SUPPLIED DATA
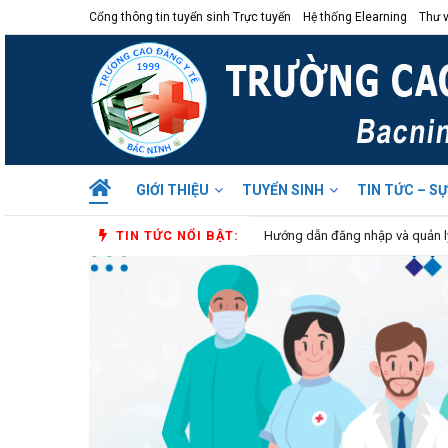
Cổng thông tin tuyển sinh Trực tuyến
Hệ thống Elearning
Thư v
Trường Cao Đ
GIỚI THIỆU
TUYỂN SINH
TIN TỨC – SỰ
TIN TỨC NỔI BẬT:
Thông báo nhập học đợt 3 năm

AIM OF THE EXERCISE
Every record above, copied exactly and without a single picture, makes up the answer.

SOLUTION TO THIS PROBLEM
Cổng thông tin tuyển sinh Trực tuyến
Hệ thống Elearning
Thư v
Trường Cao Đ
GIỚI THIỆU
TUYỂN SINH
TIN TỨC – SỰ
TIN TỨC NỔI BẬT:
Thông báo nhập học đợt 3 năm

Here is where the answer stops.